National Review Online: Rubble, Trouble
By John Derbyshire
At least one counter-terrorism analyst is with me on the futility of current operations in Afghanistan. This is Bernard Finel at American Security project.
“There was no attack launched from Afghanistan except in the vaguest sense of having been discussed there and approved. Indeed, it is amazing how little of the 9/11 plot actually required a base in Afghanistan at all …
“There is very little evidence that military occupation prevents terrorist plots and networks … In Iraq and Afghanistan … insurgents have been able to build and deploy over 80,000 IEDs while under U.S. occupation …
“The reason that counter-insurgencies rarely win — particularly third party interventions — is structural, not strategic. It has little to do with what the counter-insurgents did, but rather who they were … More generally counter-insurgencies rarely win because it is easier to blow up a school than to build one, and because while government forces are expected to provide a range of services, insurgents get credit for any services they provide. Insurgencies, once established, run downhill. Counter-insurgencies, always, run uphill.”

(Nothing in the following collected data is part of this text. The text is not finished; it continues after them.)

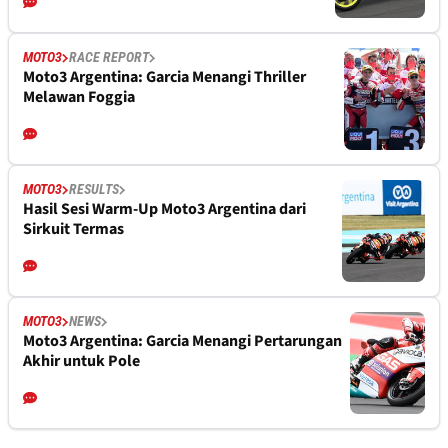
MOTO3
RACE REPORT
Moto3 Argentina: Garcia Menangi Thriller
Melawan Foggia
MOTO3
RESULTS
Hasil Sesi Warm-Up Moto3 Argentina dari
Sirkuit Termas
MOTO3
NEWS
Moto3 Argentina: Garcia Menangi Pertarungan
Akhir untuk Pole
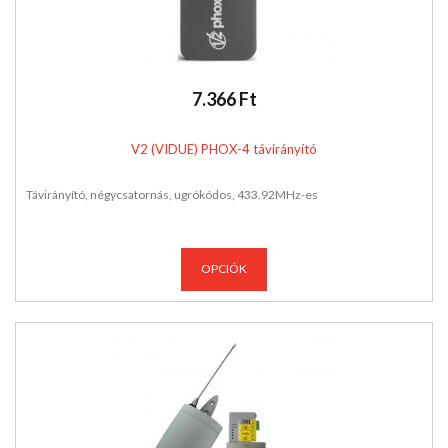
7.366 Ft
V2 (VIDUE) PHOX-4 távirányító
Távirányító, négycsatornás, ugrókódos, 433.92MHz-es
OPCIÓK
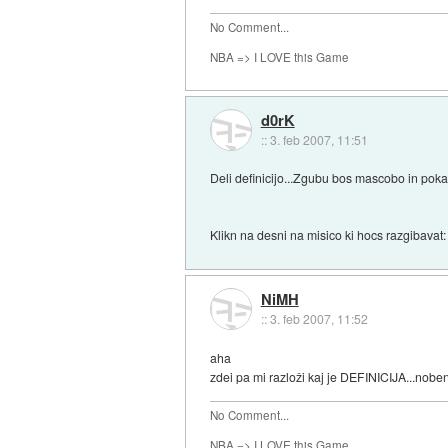
No Comment...
NBA => I LOVE this Game
d0rK
::
3. feb 2007, 11:51
Deli definicijo...Zgubu bos mascobo in pok
Klikn na desni na misico ki hocs razgibavat
NiMH
::
3. feb 2007, 11:52
aha
zdei pa mi razloži kaj je DEFINICIJA...nobe
No Comment...
NBA => I LOVE this Game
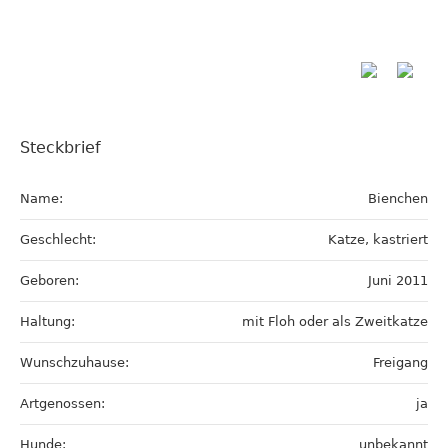
Steckbrief
Name:
Bienchen
Geschlecht:
Katze, kastriert
Geboren:
Juni 2011
Haltung:
mit Floh oder als Zweitkatze
Wunschzuhause:
Freigang
Artgenossen:
ja
Hunde:
unbekannt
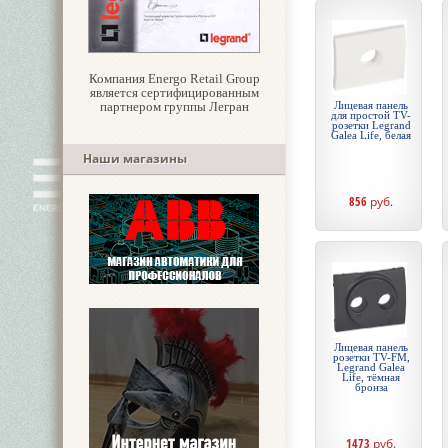
Компания Energo Retail Group
является сертифицированным
партнером группы Легран
Лицевая панель
для простой TV-
розетки Legrand
Galea Life, белая
Наши магазины
856
руб.
Лицевая панель
розетки TV-FM,
Legrand Galea
Life, тёмная
бронза
1473
руб.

Etc., etc. Sounds like good sense to me. And Finel isn’t even a withdrawalist:
“The choice is not just between escalation and withdrawal — though withdrawal should be on the table. The debate should include various limited involvement strategies — some including U.S. forces and some not.”
You don’t have to agree with Finel; and defense analyst Stephen Biddle, against whom Finel is arguing, can take care of himself pretty well. This is the kind of argument we should be having, though. Be nice to think that these issues are being chewed over in this kind of depth at White House strategy sessions. You know, in between the president’s TV appearances.